Quel quadra n’a pas été marqué dans son enfance par la muse Sophie Marceau interprétant Vic Beretton ? Ce personnage à qui toutes les filles voulaient ressembler et tous les garçons embrasser. La boum c’est surtout l’annonce d’une génération à qui l’histoire s’apprête à sourire. Le tournant des années 80 où une femme a enfin le droit de voter mais aussi depuis peu de disposer de son corps et de son compte en banque.

Une génération qui voit tomber, grâce à la pugnacité du ministre Robert Badinter, à la fois la peine de mort et la menace d’arrestation d’une personne homosexuelle. Les concerts de violons pour faire tomber le Mur de Berlin et les concerts de guitares pour nourrir l’Afrique. La fin de la Guerre froide et les négociations de paix de moins en moins secrètes entre Israéliens et Palestiniens. Sans parler des lendemains économiques heureux qu’on nous chante et de la fin du racisme qui défile. Mais il y a une tâche sur le tableau : le sida. Cette jeunesse rêveuse voit son insouciance interdite d’accès à la chambre à coucher.
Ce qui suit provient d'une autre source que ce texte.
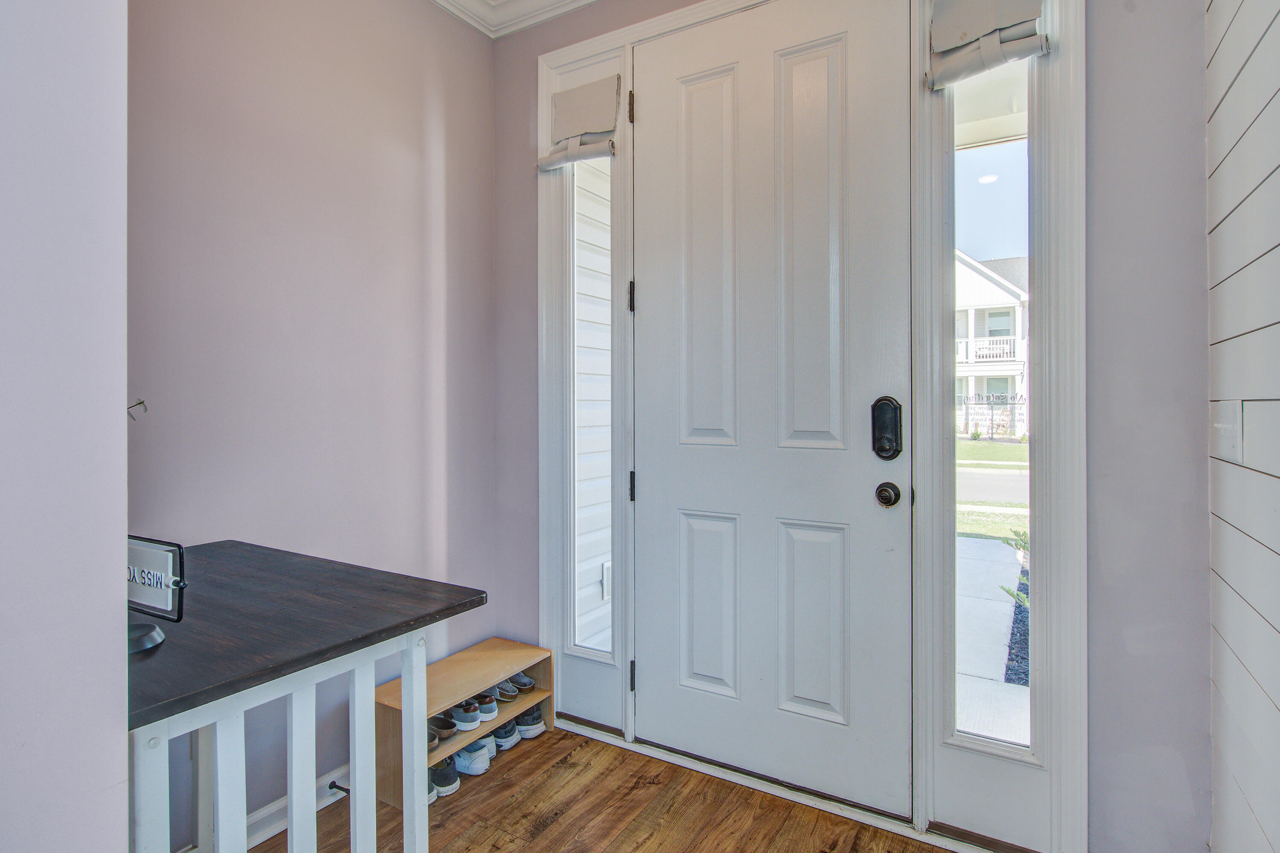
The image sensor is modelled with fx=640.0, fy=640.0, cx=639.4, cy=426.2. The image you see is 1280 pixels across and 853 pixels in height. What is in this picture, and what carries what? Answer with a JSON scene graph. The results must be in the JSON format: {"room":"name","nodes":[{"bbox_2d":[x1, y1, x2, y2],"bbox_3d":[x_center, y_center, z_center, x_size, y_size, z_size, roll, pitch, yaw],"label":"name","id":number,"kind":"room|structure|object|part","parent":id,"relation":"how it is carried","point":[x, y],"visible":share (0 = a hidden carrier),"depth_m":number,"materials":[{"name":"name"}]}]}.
{"room":"entryway","nodes":[
{"label":"entryway","id":0,"kind":"room"},
{"bbox_2d":[0,0,129,852],"bbox_3d":[-1.247,-0.204,0.120,0.256,2.739,2.015,0,0,31],"label":"near left wall","id":1,"kind":"structure","parent":0,"point":[123,814],"depth_m":0.80,"materials":[{"name":"paint"}]},
{"bbox_2d":[128,0,498,852],"bbox_3d":[-1.031,-0.231,1.930,0.150,2.754,1.685,0,0,31],"label":"left wall","id":2,"kind":"structure","parent":0,"point":[266,100],"depth_m":1.90,"materials":[{"name":"paint"}]},
{"bbox_2d":[125,398,147,420],"bbox_3d":[-0.840,-0.026,1.050,0.051,0.040,0.040,0,0,31],"label":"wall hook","id":3,"kind":"object","parent":2,"relation":"attached to","point":[138,404],"visible":0.58,"depth_m":1.05,"materials":[{"name":"metal"}]},
{"bbox_2d":[173,765,346,852],"bbox_3d":[-1.075,1.100,1.719,0.017,0.088,1.974,0,0,31],"label":"baseboard","id":4,"kind":"structure","parent":2,"relation":"attached to","point":[327,782],"depth_m":1.82,"materials":[{"name":"white paint"}]},
{"bbox_2d":[327,780,350,796],"bbox_3d":[-0.887,1.081,1.901,0.090,0.024,0.024,0,0,31],"label":"door stop","id":5,"kind":"object","parent":4,"relation":"attached to","point":[344,789],"visible":0.56,"depth_m":1.91,"materials":[{"name":"black metal"}]},
{"bbox_2d":[255,721,969,852],"bbox_3d":[-0.334,1.202,0.317,2.972,0.100,4.062,0,0,31],"label":"floor","id":6,"kind":"structure","parent":0,"point":[542,834],"depth_m":1.87,"materials":[{"name":"brown wood"}]},
{"bbox_2d":[130,539,488,852],"bbox_3d":[-0.802,0.745,1.247,0.781,0.838,0.621,0,0,31],"label":"desk","id":7,"kind":"object","parent":6,"relation":"on","point":[387,632],"visible":0.81,"depth_m":1.12,"materials":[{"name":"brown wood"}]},
{"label":"leg","id":8,"kind":"part","parent":7,"relation":"part of","materials":[{"name":"white wood"}]},
{"bbox_2d":[126,534,186,653],"bbox_3d":[-0.790,0.253,0.997,0.218,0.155,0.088,0,0,31],"label":"sign","id":9,"kind":"object","parent":7,"relation":"on","point":[169,560],"visible":0.71,"depth_m":0.99,"materials":[{"name":"black"}]},
{"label":"spindle","id":10,"kind":"part","parent":7,"relation":"part of","materials":[{"name":"white wood"}]},
{"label":"legs","id":11,"kind":"part","parent":7,"relation":"part of","materials":[{"name":"white wood"}]},
{"bbox_3d":[-0.578,0.737,1.097,0.031,0.631,0.028,0,0,31],"label":"spindle","id":12,"kind":"part","parent":7,"relation":"part of","materials":[{"name":"white wood"}]},
{"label":"leg","id":13,"kind":"part","parent":7,"relation":"part of","materials":[{"name":"white wood"}]},
{"bbox_3d":[-0.447,0.741,1.274,0.039,0.634,0.038,0,0,31],"label":"leg","id":14,"kind":"part","parent":7,"relation":"part of","materials":[{"name":"white wood"}]},
{"bbox_2d":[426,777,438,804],"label":"shoe","id":15,"kind":"object","parent":6,"relation":"on","point":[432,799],"visible":0.08,"depth_m":1.97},
{"bbox_2d":[429,756,460,796],"bbox_3d":[-0.699,1.099,2.086,0.247,0.092,0.086,0,0,31],"label":"shoe","id":16,"kind":"object","parent":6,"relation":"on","point":[437,769],"visible":0.38,"depth_m":2.01,"materials":[{"name":"fabric"}]},
{"bbox_2d":[373,637,552,805],"bbox_3d":[-0.598,1.002,2.229,0.261,0.282,0.628,0,0,31],"label":"shoe rack","id":17,"kind":"object","parent":6,"relation":"on","point":[532,700],"visible":0.6,"depth_m":2.18,"materials":[{"name":"brown wood"}]},
{"bbox_2d":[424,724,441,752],"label":"shoe","id":18,"kind":"object","parent":17,"relation":"in","point":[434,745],"visible":0.19,"depth_m":2.09,"materials":[{"name":"leather"}]},
{"bbox_2d":[428,712,457,740],"bbox_3d":[-0.722,1.013,2.193,0.220,0.074,0.075,0,0,31],"label":"shoe","id":19,"kind":"object","parent":17,"relation":"in","point":[437,725],"visible":0.54,"depth_m":2.15,"materials":[{"name":"leather"}]},
{"bbox_2d":[448,697,482,732],"bbox_3d":[-0.667,1.004,2.287,0.237,0.087,0.083,0,0,31],"label":"shoe","id":20,"kind":"object","parent":17,"relation":"in","point":[477,720],"visible":0.64,"depth_m":2.22,"materials":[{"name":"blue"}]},
{"bbox_2d":[471,692,499,723],"bbox_3d":[-0.617,1.000,2.341,0.225,0.086,0.081,0,0,31],"label":"shoe","id":21,"kind":"object","parent":17,"relation":"in","point":[492,710],"visible":0.51,"depth_m":2.27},
{"bbox_2d":[491,679,519,703],"bbox_3d":[-0.565,0.987,2.433,0.234,0.081,0.077,0,0,31],"label":"shoe","id":22,"kind":"object","parent":17,"relation":"in","point":[512,697],"visible":0.56,"depth_m":2.37,"materials":[{"name":"grey fabric"}]},
{"bbox_2d":[491,720,520,751],"bbox_3d":[-0.555,1.096,2.347,0.253,0.083,0.081,0,0,31],"label":"shoe","id":23,"kind":"object","parent":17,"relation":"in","point":[507,730],"visible":0.46,"depth_m":2.27,"materials":[{"name":"fabric"}]},
{"bbox_2d":[505,671,536,694],"bbox_3d":[-0.508,0.981,2.495,0.231,0.080,0.081,0,0,31],"label":"shoe","id":24,"kind":"object","parent":17,"relation":"in","point":[529,685],"visible":0.59,"depth_m":2.44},
{"bbox_2d":[512,702,547,738],"bbox_3d":[-0.482,1.089,2.435,0.262,0.093,0.112,0,0,31],"label":"shoe","id":25,"kind":"object","parent":17,"relation":"in","point":[527,725],"visible":0.57,"depth_m":2.35,"materials":[{"name":"fabric"}]},
{"bbox_2d":[449,741,489,776],"bbox_3d":[-0.626,1.100,2.169,0.252,0.086,0.085,0,0,31],"label":"sneaker","id":26,"kind":"object","parent":6,"relation":"on","point":[462,762],"visible":0.56,"depth_m":2.10,"materials":[{"name":"white fabric"}]},
{"bbox_2d":[470,730,497,760],"bbox_3d":[-0.608,1.100,2.278,0.224,0.084,0.080,0,0,31],"label":"shoe","id":27,"kind":"object","parent":6,"relation":"on","point":[492,752],"visible":0.37,"depth_m":2.21,"materials":[{"name":"fabric"}]},
{"bbox_2d":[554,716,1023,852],"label":"door threshold","id":28,"kind":"object","parent":6,"relation":"on","point":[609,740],"visible":0.7,"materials":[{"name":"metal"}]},
{"bbox_2d":[491,0,1216,852],"bbox_3d":[0.442,-0.236,2.034,2.446,2.767,0.166,0,0,31],"label":"front wall","id":29,"kind":"structure","parent":0,"point":[529,309],"depth_m":1.52,"materials":[{"name":"paint"}]},
{"bbox_2d":[431,0,600,37],"bbox_3d":[-0.110,-1.585,0.388,3.431,0.114,3.451,0,0,31],"label":"crown molding","id":30,"kind":"structure","parent":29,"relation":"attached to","point":[442,1],"depth_m":2.43,"materials":[{"name":"white paint"}]},
{"bbox_2d":[532,0,1085,852],"bbox_3d":[0.359,-0.125,2.066,1.797,2.512,0.185,0,0,31],"label":"door frame","id":31,"kind":"structure","parent":29,"relation":"attached to","point":[609,38],"depth_m":1.71,"materials":[{"name":"white paint"}]},
{"bbox_2d":[537,72,619,170],"bbox_3d":[-0.226,-1.095,2.311,0.321,0.303,0.071,0,0,31],"label":"roman shade","id":32,"kind":"object","parent":31,"relation":"attached to","point":[554,162],"visible":0.98,"depth_m":2.30,"materials":[{"name":"fabric"}]},
{"bbox_2d":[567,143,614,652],"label":"sidelight window","id":33,"kind":"structure","parent":31,"relation":"in","point":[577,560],"depth_m":2.45,"materials":[{"name":"clear glass"}]},
{"bbox_3d":[-0.030,-1.076,2.169,0.016,0.098,0.016,0,0,31],"label":"hinge","id":34,"kind":"part","parent":31,"relation":"part of","materials":[{"name":"metal"}]},
{"bbox_3d":[-0.027,-0.432,2.170,0.016,0.099,0.016,0,0,31],"label":"hinge","id":35,"kind":"part","parent":31,"relation":"part of","materials":[{"name":"black metal"}]},
{"bbox_2d":[632,0,913,812],"bbox_3d":[0.360,-0.082,2.019,0.911,2.406,0.105,0,0,31],"label":"front door","id":36,"kind":"structure","parent":31,"relation":"in","point":[662,108],"depth_m":2.00,"materials":[{"name":"white paint"}]},
{"bbox_3d":[0.236,-0.498,2.141,0.253,1.268,0.075,0,0,31],"label":"panel","id":37,"kind":"part","parent":36,"relation":"part of","materials":[{"name":"white paint"}]},
{"bbox_3d":[0.231,0.625,2.144,0.228,0.604,0.056,0,0,31],"label":"panel","id":38,"kind":"part","parent":36,"relation":"part of","materials":[{"name":"white paint"}]},
{"bbox_3d":[0.514,-0.477,1.949,0.226,1.280,0.073,0,0,31],"label":"panel","id":39,"kind":"part","parent":36,"relation":"part of","materials":[{"name":"white paint"}]},
{"bbox_3d":[0.523,0.620,1.977,0.218,0.601,0.059,0,0,31],"label":"panel","id":40,"kind":"part","parent":36,"relation":"part of","materials":[{"name":"white paint"}]},
{"bbox_2d":[870,396,903,460],"bbox_3d":[0.706,0.010,1.834,0.079,0.192,0.038,0,0,31],"label":"door lock","id":41,"kind":"object","parent":36,"relation":"attached to","point":[892,454],"visible":0.96,"depth_m":1.82,"materials":[{"name":"black metal"}]},
{"bbox_2d":[874,480,901,508],"bbox_3d":[0.708,0.196,1.832,0.065,0.072,0.061,0,0,31],"label":"door knob","id":42,"kind":"object","parent":36,"relation":"attached to","point":[885,491],"visible":0.93,"depth_m":1.81,"materials":[{"name":"metal"}]},
{"bbox_2d":[926,0,1050,90],"bbox_3d":[0.885,-1.048,1.643,0.277,0.300,0.083,0,0,31],"label":"door shade","id":43,"kind":"object","parent":31,"relation":"attached to","point":[1003,21],"visible":0.99,"depth_m":1.64,"materials":[{"name":"fabric"}]},
{"bbox_2d":[948,62,1032,762],"bbox_3d":[0.960,-0.101,1.747,0.212,1.963,0.037,0,0,31],"label":"sidelight window","id":44,"kind":"structure","parent":31,"relation":"in","point":[990,170],"depth_m":1.75,"materials":[{"name":"clear glass"}]},
{"bbox_2d":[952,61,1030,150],"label":"porch ceiling","id":45,"kind":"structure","parent":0,"point":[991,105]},
{"bbox_2d":[1205,0,1279,852],"bbox_3d":[0.490,-0.221,0.008,0.149,2.744,3.557,0,0,31],"label":"shiplap wall","id":46,"kind":"structure","parent":0,"point":[1278,628],"depth_m":1.24,"materials":[{"name":"white paint"}]},
{"bbox_2d":[1212,399,1243,463],"bbox_3d":[1.208,0.011,1.320,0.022,0.123,0.126,0,0,31],"label":"light switch","id":47,"kind":"object","parent":46,"relation":"attached to","point":[1226,426],"visible":0.95,"depth_m":1.30,"materials":[{"name":"white plastic"}]},
{"label":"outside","id":48,"kind":"structure","parent":0,"visible":0},
{"bbox_2d":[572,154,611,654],"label":"siding","id":49,"kind":"structure","parent":48,"point":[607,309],"depth_m":3.07,"materials":[{"name":"white plastic"}]},
{"bbox_2d":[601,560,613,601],"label":"outdoor outlet","id":50,"kind":"object","parent":49,"relation":"attached to","point":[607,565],"visible":0.33,"depth_m":3.10,"materials":[{"name":"white plastic"}]},
{"bbox_2d":[954,249,1029,436],"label":"house","id":51,"kind":"structure","parent":48,"point":[1000,294],"materials":[{"name":"white paint"}]},
{"bbox_2d":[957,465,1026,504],"label":"street","id":52,"kind":"structure","parent":48,"point":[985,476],"materials":[{"name":"grey asphalt"}]},
{"bbox_2d":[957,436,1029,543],"label":"lawn","id":53,"kind":"structure","parent":48,"point":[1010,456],"depth_m":11.61,"materials":[{"name":"green plant"}]},
{"bbox_2d":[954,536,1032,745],"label":"walkway","id":54,"kind":"structure","parent":48,"point":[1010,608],"depth_m":3.53,"materials":[{"name":"grey concrete"}]},
{"label":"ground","id":55,"kind":"structure","parent":48,"visible":0},
{"bbox_2d":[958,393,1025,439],"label":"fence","id":56,"kind":"object","parent":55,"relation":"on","point":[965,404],"visible":0.36,"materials":[{"name":"metal"}]},
{"bbox_2d":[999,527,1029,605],"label":"plant","id":57,"kind":"object","parent":55,"relation":"on","point":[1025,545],"visible":0.14,"depth_m":4.16,"materials":[{"name":"green plant"}]},
{"bbox_2d":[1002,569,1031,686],"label":"mulch bed","id":58,"kind":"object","parent":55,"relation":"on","point":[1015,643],"visible":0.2,"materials":[{"name":"black wood"}]}
]}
Pour la nouvelle génération qui a aujourd’hui 30 ans et dont l’auteur et les personnages font partie, c’est le contraire. Tout (ou presque) va mal au niveau politique, social et économique. Du 11-Septembre à ces massacres en Syrie qui ne suscitent aucune manifestation d’indignés, en passant par la poussée du racisme, de l’antisémitisme et de l’homophobie qui se banalisent et se réinventent.

Mais dans ce monde anti-fukuyamesque, une chose s’ouvre : les sentiments et l’acceptation d’autres orientations et désirs. Lisa aime Aaron, qui aime Michaël, qui aime Dana. Ce quatuor amoureux et compliqué se dénoue lorsque Samuel, le grand frère d’Aaron, à la musculature aussi solide que l’idéologie, part vivre en Israël. Il représente la force et construit sa carapace avec l’espoir d’un meilleur lendemain lointain comme d’autres rescapés des années 80, chacun s’envolant pour son Amérique. Les quatre voix parlent tour à tour, chapitre après chapitre et libèrent leurs frustrations. Les séquences « cultélévisuelles » se mêlent à l’initiation à la philosophie et aux adhésions politiques. Lesquels servent d’armement léger dans l’affrontement amoureux entre les protagonistes. Les années passent et les forces et faiblesses changent de camp et de sens.

Ce dialogue à quatre est bel et bien ce qui permet à deux générations de se comprendre et d’essayer de faire coexister le meilleur des souvenirs des uns avec les espérances des autres. A lire pour comprendre après quoi il serait bon de courir.

Jérémy Sebbane, Après quoi on court. MA Editions.